Shares in various lessors have seen quite a bit of movement lately with Aircastle, Avolon, Air lease and FLY all trading up, and why not, with interest rates going nowhere in the immediate term and cheap money flooding the industry there really is no doubt that we might look back on 2015 as the high water mark for the leasing sector. Much of this driven by low oil prices giving lessors the opportunity to trade older aircraft at good rates of return.
But in all this we cannot lose sight of the fact that in eight-to-12 years’ time there will be a reckoning for many on a significant number of deals agreed in the past 24 months with very low yielding rates. One cannot escape the fact that someone somewhere has to be left holding these aircraft when the music stops. At that point those companies that are unable to make the numbers work on aircraft should be able to sell-off their portfolio at rock bottom prices, in the process both coming out of it with a margin and providing the more cautious lessors in the market with a significant means of growth.

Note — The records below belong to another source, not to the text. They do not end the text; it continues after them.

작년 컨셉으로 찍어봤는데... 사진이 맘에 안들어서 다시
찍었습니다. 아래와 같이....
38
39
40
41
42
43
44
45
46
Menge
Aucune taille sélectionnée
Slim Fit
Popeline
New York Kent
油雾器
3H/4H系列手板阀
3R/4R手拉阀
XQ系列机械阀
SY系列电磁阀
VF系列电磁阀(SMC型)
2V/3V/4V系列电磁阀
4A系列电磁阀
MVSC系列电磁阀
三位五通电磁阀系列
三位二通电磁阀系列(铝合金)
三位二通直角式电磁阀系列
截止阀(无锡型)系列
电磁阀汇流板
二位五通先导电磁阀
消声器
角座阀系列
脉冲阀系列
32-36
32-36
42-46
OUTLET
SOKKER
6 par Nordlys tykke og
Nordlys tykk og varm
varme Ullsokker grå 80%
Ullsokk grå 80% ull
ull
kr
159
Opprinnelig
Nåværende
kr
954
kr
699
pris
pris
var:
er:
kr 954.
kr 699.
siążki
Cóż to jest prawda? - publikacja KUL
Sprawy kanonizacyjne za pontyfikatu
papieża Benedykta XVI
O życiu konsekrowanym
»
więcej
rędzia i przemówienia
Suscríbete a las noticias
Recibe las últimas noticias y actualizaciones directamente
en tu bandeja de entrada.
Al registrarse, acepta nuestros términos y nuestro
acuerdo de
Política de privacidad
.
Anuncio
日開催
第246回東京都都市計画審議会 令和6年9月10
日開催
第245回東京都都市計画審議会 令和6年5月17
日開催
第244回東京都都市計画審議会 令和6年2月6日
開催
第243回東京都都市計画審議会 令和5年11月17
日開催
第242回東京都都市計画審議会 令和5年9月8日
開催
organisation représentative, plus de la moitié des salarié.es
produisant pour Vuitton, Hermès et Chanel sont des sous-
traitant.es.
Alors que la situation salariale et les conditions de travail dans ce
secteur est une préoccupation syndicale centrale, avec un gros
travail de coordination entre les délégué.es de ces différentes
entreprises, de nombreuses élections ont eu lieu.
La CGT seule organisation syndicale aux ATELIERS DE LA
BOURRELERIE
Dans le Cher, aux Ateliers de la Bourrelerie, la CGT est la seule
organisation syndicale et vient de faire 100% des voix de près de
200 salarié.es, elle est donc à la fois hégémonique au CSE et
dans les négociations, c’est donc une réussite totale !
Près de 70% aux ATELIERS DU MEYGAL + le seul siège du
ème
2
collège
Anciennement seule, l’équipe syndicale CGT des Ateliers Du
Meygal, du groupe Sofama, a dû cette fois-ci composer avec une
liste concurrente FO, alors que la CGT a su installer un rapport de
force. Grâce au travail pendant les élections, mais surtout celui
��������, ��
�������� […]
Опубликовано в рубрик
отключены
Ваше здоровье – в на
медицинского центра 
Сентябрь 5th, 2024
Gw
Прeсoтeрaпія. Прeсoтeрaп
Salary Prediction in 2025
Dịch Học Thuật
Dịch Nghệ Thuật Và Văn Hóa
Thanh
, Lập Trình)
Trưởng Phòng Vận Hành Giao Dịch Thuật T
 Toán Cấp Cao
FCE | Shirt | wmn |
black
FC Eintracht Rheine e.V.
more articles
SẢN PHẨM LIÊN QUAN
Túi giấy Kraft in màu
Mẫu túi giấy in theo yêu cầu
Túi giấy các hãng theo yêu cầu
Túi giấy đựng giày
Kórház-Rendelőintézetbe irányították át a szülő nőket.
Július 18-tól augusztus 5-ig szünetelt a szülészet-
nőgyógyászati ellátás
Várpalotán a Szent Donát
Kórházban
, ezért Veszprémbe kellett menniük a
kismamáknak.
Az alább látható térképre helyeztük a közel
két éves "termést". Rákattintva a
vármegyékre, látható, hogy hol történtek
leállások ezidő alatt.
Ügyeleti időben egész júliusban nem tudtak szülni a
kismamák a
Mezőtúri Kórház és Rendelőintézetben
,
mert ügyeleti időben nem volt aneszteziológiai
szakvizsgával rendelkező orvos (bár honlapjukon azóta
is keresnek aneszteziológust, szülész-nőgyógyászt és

So those prudent lessors playing the long game should not in any way be looked down upon by investors impatient for growth and return, but they should be looked upon as the white knights in waiting that will in the end save everyone’s bacon and reset the cycle. Those investors that want to be the biggest and best at all costs would do well to play the far more logical long game, hold for the next five years and then grow rapidly at far reduced costs. I argue that there is a distinct possibility that the old aircraft leasing money of US insurance companies and Japanese banks will in all this be the real winners and will return at the expense of the Chinese and others to the top ranks below GECAS and AerCap within this decade.